In October of that year, a Ukrainian court found her guilty of abuse of authority for signing overpriced gas contracts with Russia and sentenced her to seven years in prison.
The prosecutor said the gas deals inflicted damage to the country amounting to more than 1.5 billion hryvnias (almost $190 million at the exchange rate at the time). In addition to the sentence, the court ruled she must repay the money.
Amnesty International slammed the verdict as “politically motivated” and called for the release of Tymoshenko, who was Prime Minister from January to September 2005, and December 2007 to March 2010.

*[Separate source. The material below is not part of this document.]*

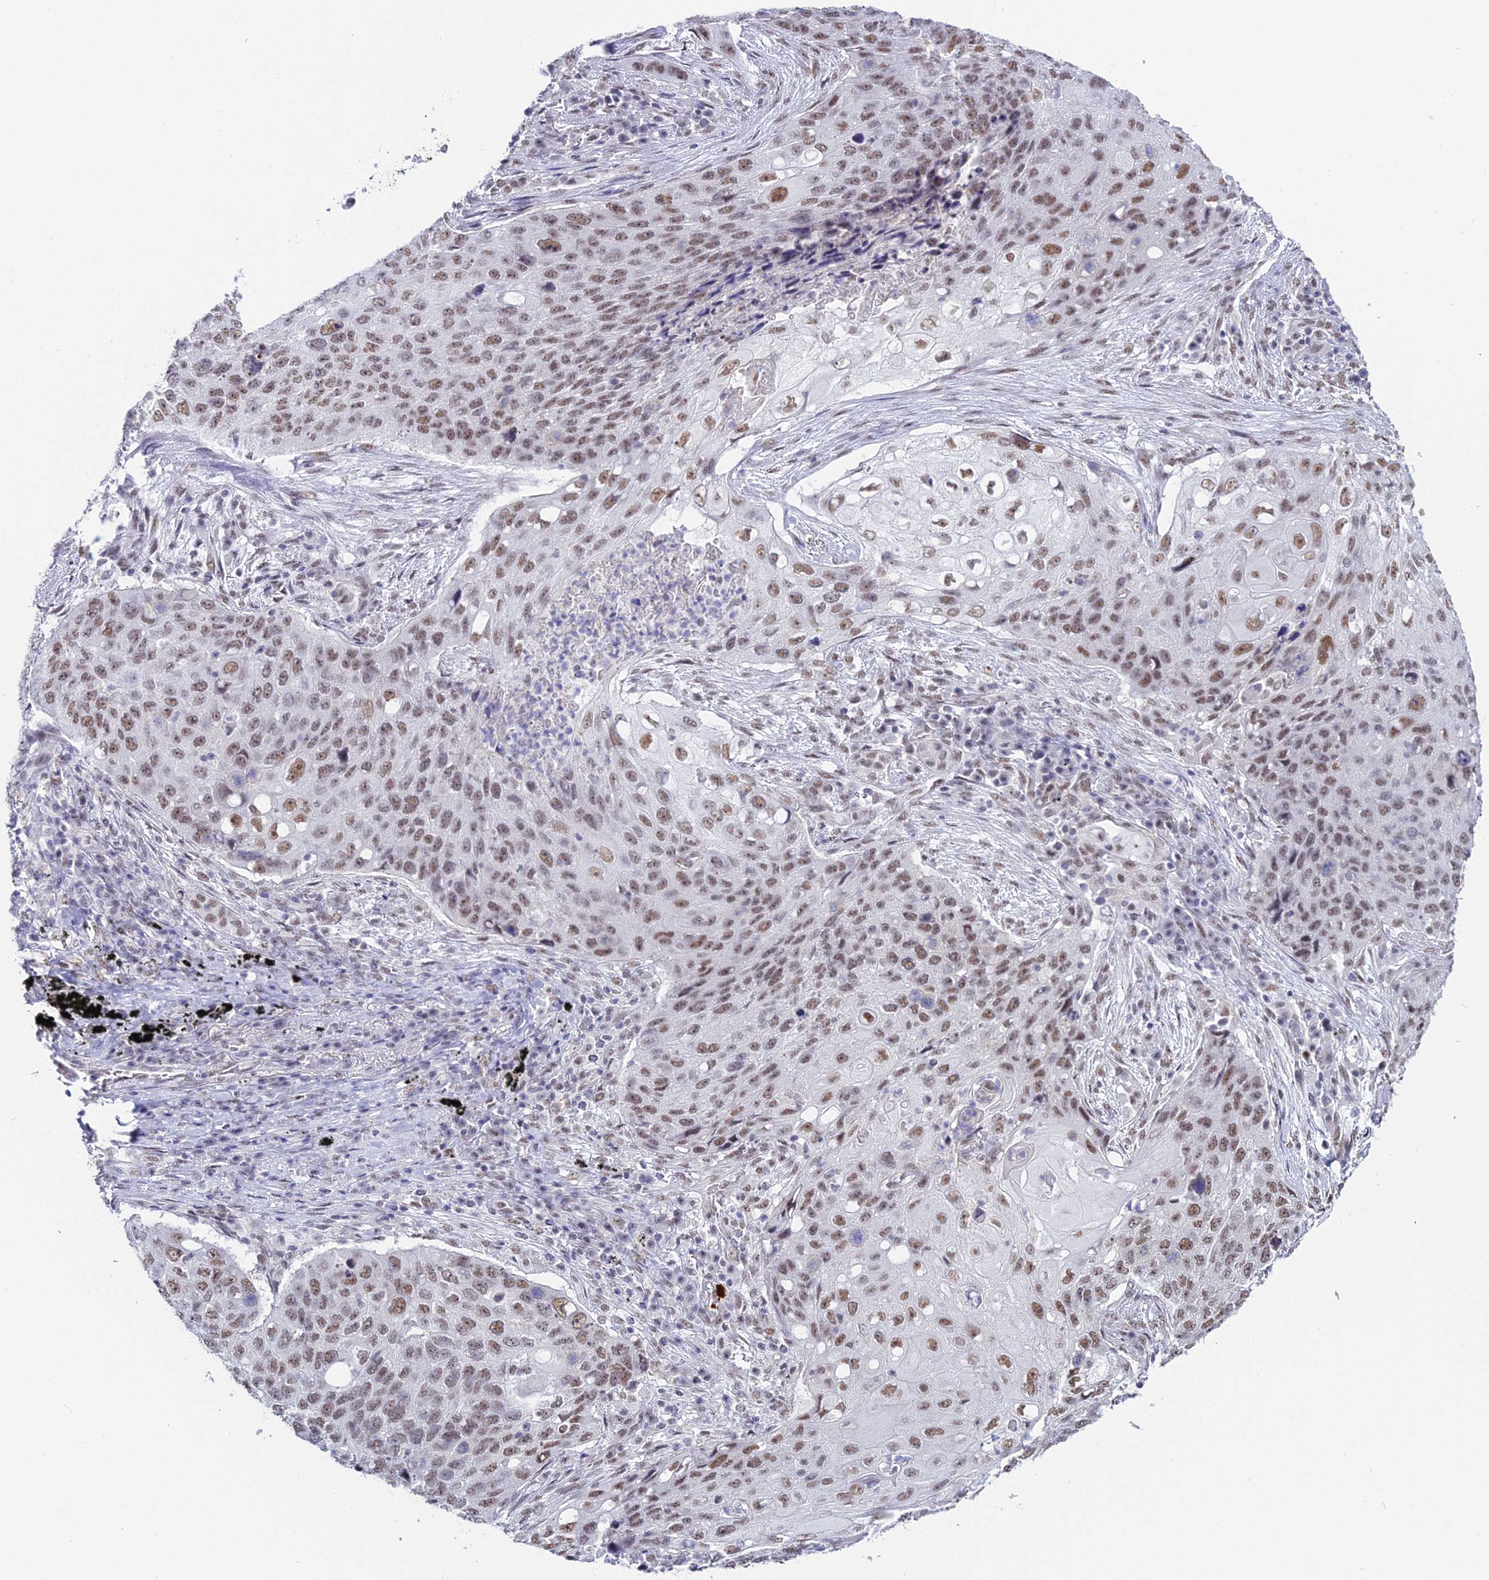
{"staining": {"intensity": "moderate", "quantity": ">75%", "location": "nuclear"}, "tissue": "lung cancer", "cell_type": "Tumor cells", "image_type": "cancer", "snomed": [{"axis": "morphology", "description": "Squamous cell carcinoma, NOS"}, {"axis": "topography", "description": "Lung"}], "caption": "Lung cancer stained with IHC reveals moderate nuclear staining in approximately >75% of tumor cells. The protein of interest is shown in brown color, while the nuclei are stained blue.", "gene": "RBM12", "patient": {"sex": "female", "age": 63}}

The case against her was widely considered politically motivated, and the United States and other Western nations called her “a political prisoner.”
Hunger strike
Her activism work continued while she was behind bars. Two years ago, she went on a hunger strike to draw attention to “violence and lack of rights”after she was allegedly beaten unconscious by guards. She ended her hunger strike after three weeks and agreed to receive medical treatment.
Tymoshenko was freed Saturday after parliament ordered charges against her dropped.
She went from her hospital bed, and into the twists and turns of Ukrainian politics.